A deductible is what you must pay every year before your health plan will pay for most of your medical bills, supplies, or other services covered by your plan. Keep in mind that some services, like preventative care, do not require you to meet your deductible. For example, if your deductible is $500, your health plan won’t pay anything until you’ve paid $500 yourself.
Some plans have more than one deductible. For example, you may have to pay one deductible for in-network care and another for out-of-network care. If your plan covers your family, you will have a separate deductible for each family member and a deductible for the family as a whole.
A copay is the fixed amount you must pay for a service covered by your plan. Your health plan will tell you the amount of your copay for different services. For example, your health plan may require you to pay $25 to see your primary care physician (PCP) or $40 to see a specialist. Plans usually don’t count copays toward your deductible.
Coinsurance is the percentage of the medical cost you pay after you have met your deductible. For example, your health plan may require you to pay 40% of the cost and it will pay the other 60% of covered services until you meet your out-of-pocket maximum. Coinsurance may be higher for out-of-network services or supplies.
Using the cost-sharing graphic below, let’s look at three examples of medical costs and how cost-sharing works in each situation.
Example 1: Lab work
You go to the doctor and get lab work done. Your doctor bills $300. If your deductible is $500 and you have not paid it, you will pay the entire $300 yourself.
Example 2: Surgery
You need surgery that will cost $10,000. You’ve already met your $500 yearly deductible. That means you will only pay part of your medical costs – your coinsurance. Keeping in mind the graphic to the right, you will pay 20%, or $2,000, and your health plan will pay the other 80%, or $8,000.
Example 3: Out-of-pocket maximum
Health plans have limits. Once you reach your health plan’s out-of-pocket maximum, you won’t have to pay out-of-pocket. Let’s say your out-of-pocket maximum is $5,000. After you’ve paid that amount, your health plan will begin paying 100% of your in-network medical costs instead of the 80% they were paying before. Keep in mind that only the portion of medical costs you pay counts towards your out-of-pocket maximum, not the total amount of any medical costs. For instance, in the previous example (example 2), only $2,000 counts towards your out-of-pocket limit, even though your surgery costs $10,000.
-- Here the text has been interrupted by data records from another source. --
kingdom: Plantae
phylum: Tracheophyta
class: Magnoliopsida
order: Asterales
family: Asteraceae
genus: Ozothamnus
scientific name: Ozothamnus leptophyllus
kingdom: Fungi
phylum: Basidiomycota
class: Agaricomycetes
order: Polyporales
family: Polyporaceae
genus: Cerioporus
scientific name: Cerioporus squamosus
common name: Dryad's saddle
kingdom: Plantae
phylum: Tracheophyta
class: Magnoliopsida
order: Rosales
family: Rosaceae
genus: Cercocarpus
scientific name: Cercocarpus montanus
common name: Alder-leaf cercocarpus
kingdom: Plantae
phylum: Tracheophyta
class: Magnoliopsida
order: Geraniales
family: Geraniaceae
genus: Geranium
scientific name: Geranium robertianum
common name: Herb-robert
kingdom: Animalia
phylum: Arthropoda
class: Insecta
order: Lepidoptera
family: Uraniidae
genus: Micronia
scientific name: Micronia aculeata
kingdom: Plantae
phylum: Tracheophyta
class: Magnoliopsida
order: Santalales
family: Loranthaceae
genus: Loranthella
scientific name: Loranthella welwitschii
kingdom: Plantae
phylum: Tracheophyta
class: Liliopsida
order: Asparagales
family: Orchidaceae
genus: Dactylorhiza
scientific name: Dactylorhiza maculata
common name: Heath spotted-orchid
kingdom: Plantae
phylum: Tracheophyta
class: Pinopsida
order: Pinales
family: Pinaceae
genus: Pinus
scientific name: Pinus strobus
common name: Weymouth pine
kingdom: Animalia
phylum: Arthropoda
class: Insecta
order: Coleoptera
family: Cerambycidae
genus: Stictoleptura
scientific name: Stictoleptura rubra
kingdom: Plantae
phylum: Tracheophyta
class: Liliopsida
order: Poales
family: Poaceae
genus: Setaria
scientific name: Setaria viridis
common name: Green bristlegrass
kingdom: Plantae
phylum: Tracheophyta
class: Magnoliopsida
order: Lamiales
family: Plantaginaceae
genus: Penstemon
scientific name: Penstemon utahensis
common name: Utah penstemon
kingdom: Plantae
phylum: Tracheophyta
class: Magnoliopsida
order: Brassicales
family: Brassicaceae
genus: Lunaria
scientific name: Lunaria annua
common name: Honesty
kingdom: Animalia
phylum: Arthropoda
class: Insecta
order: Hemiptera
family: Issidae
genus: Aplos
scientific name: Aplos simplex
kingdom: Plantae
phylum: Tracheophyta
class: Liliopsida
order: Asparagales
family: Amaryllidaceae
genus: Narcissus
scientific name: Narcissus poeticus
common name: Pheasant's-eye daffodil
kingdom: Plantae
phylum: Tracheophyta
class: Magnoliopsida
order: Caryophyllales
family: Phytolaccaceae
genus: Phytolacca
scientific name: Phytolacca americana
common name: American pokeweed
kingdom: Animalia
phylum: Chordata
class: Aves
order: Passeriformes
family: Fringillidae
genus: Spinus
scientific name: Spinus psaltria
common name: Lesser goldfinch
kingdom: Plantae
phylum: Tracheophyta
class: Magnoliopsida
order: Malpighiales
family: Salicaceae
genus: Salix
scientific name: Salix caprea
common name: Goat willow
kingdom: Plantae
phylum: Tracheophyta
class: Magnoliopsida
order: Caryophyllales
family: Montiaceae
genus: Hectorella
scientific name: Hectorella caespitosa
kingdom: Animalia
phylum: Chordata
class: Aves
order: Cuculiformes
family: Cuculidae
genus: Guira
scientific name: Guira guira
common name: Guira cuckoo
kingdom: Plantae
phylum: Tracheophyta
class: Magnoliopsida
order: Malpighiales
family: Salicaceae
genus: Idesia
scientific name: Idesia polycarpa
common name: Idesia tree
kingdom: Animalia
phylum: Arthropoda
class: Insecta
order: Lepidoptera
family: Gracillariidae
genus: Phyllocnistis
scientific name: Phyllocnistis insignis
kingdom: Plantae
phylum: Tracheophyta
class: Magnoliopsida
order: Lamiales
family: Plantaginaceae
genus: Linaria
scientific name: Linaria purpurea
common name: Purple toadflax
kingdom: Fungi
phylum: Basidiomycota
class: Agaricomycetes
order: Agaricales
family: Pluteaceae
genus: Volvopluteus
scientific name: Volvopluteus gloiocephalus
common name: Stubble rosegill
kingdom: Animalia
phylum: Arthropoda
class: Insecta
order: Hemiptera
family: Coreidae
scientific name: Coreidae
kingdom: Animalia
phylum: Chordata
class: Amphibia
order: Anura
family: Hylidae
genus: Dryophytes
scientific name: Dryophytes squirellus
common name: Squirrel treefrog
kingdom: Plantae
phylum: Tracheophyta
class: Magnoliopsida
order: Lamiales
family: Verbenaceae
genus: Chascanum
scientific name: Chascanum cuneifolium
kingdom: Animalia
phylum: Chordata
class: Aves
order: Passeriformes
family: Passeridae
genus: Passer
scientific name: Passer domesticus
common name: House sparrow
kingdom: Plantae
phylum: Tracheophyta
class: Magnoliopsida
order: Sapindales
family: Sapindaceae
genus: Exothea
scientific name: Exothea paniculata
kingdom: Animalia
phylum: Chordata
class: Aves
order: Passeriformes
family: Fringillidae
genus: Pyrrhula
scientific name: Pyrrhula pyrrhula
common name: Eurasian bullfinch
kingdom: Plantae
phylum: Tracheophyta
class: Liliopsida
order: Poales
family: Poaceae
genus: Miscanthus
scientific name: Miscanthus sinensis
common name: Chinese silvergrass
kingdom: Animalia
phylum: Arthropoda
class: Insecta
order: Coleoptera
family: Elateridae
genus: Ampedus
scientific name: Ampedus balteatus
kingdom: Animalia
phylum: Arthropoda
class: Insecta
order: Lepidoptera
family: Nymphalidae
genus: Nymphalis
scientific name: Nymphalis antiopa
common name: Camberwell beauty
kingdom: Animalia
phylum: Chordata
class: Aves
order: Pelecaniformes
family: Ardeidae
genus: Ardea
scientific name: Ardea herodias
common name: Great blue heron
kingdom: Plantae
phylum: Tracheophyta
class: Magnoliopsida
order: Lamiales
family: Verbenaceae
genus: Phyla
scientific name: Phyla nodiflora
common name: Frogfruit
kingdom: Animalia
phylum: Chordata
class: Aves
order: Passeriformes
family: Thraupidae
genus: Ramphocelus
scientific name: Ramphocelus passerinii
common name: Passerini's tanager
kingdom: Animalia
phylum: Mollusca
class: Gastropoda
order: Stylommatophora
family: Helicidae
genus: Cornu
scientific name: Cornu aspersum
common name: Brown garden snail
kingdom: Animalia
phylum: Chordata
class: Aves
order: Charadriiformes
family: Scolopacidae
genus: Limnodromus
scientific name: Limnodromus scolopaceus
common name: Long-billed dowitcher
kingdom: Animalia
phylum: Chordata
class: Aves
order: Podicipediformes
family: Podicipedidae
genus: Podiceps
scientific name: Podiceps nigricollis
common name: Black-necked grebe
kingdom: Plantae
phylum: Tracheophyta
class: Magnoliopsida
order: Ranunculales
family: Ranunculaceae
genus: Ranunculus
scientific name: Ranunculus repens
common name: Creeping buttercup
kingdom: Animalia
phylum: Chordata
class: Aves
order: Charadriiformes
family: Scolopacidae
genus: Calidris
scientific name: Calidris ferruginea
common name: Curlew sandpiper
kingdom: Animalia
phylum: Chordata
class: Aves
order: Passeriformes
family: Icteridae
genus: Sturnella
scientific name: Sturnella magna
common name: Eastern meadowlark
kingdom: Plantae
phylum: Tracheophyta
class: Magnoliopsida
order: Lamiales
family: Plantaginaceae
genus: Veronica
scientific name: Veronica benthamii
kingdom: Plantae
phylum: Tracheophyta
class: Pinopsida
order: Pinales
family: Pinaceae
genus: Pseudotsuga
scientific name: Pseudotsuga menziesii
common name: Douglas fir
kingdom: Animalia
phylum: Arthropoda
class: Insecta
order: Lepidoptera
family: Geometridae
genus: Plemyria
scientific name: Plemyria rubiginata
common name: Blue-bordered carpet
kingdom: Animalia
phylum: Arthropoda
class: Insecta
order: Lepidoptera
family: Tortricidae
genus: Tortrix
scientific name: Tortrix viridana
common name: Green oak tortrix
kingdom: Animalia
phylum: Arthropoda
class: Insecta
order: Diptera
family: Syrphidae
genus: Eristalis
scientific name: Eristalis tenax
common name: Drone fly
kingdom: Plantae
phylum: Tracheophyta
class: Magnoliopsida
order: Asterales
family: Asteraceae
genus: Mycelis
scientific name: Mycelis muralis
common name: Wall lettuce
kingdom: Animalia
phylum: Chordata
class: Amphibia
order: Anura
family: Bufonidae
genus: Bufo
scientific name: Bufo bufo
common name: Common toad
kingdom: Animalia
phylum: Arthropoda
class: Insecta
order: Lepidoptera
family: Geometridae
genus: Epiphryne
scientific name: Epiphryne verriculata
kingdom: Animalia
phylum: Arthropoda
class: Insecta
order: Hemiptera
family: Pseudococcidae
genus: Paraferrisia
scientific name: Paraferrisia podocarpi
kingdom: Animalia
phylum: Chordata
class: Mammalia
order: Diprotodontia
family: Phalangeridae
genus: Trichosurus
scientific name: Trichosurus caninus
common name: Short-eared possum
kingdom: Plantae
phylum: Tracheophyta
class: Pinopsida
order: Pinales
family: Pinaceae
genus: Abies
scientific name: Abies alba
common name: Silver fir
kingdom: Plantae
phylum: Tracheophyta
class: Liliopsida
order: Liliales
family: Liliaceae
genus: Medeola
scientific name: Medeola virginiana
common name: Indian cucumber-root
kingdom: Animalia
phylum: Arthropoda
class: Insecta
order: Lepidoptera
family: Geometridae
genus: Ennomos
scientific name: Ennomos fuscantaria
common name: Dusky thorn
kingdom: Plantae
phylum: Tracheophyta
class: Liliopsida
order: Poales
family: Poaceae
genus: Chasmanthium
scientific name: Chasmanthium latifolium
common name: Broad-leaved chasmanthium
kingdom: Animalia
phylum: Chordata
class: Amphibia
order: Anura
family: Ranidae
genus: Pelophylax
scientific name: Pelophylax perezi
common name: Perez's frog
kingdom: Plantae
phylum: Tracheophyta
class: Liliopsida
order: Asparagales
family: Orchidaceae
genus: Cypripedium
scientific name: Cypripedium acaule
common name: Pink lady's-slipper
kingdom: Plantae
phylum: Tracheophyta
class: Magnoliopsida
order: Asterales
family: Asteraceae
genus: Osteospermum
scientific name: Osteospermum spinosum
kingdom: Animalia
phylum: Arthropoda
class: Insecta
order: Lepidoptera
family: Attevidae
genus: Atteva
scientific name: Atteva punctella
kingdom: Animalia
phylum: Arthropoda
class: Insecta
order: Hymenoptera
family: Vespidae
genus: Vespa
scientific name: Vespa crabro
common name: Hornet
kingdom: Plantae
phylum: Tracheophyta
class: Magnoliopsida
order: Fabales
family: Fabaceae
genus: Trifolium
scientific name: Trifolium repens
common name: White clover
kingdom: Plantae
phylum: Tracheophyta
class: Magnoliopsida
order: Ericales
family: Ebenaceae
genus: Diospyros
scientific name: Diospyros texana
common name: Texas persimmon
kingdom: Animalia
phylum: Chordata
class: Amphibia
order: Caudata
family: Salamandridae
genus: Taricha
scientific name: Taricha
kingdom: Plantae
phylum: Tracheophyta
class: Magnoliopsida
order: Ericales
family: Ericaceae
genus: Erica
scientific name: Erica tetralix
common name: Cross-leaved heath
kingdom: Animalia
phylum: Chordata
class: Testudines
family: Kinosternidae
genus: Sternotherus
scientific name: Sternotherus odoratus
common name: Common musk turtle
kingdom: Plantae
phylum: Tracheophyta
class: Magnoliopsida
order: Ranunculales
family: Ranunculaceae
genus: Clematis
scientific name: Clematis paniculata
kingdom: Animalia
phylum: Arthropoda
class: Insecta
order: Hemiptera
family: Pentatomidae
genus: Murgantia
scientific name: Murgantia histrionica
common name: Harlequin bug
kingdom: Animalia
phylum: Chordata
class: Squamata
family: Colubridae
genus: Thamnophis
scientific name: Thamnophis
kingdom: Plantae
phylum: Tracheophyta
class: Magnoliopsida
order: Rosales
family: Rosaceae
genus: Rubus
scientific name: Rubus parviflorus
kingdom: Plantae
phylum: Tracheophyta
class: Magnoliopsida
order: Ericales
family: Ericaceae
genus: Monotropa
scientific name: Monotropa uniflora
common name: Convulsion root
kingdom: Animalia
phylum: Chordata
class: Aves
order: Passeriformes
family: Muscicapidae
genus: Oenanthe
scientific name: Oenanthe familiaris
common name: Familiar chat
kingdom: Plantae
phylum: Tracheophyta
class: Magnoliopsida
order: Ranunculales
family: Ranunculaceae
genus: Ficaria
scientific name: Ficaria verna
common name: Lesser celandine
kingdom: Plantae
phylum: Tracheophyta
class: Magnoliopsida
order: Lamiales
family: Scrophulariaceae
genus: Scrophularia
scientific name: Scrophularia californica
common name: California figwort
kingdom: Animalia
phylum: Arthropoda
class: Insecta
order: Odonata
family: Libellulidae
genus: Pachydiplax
Comparing cost-sharing when shopping for health insurance
It’s important to compare how you share costs with the health plan when you’re shopping for health insurance. There is usually a tradeoff between paying more up front or paying more later.
- If you get a health plan with a higher deductible, you will usually have a lower premium. However, it can cost you more in the long term if you go to the doctor a lot.
- On the other hand, if you get a health plan with a lower deductible, you will usually have a higher premium. This will cost you less in the long term if you go to the doctor a lot.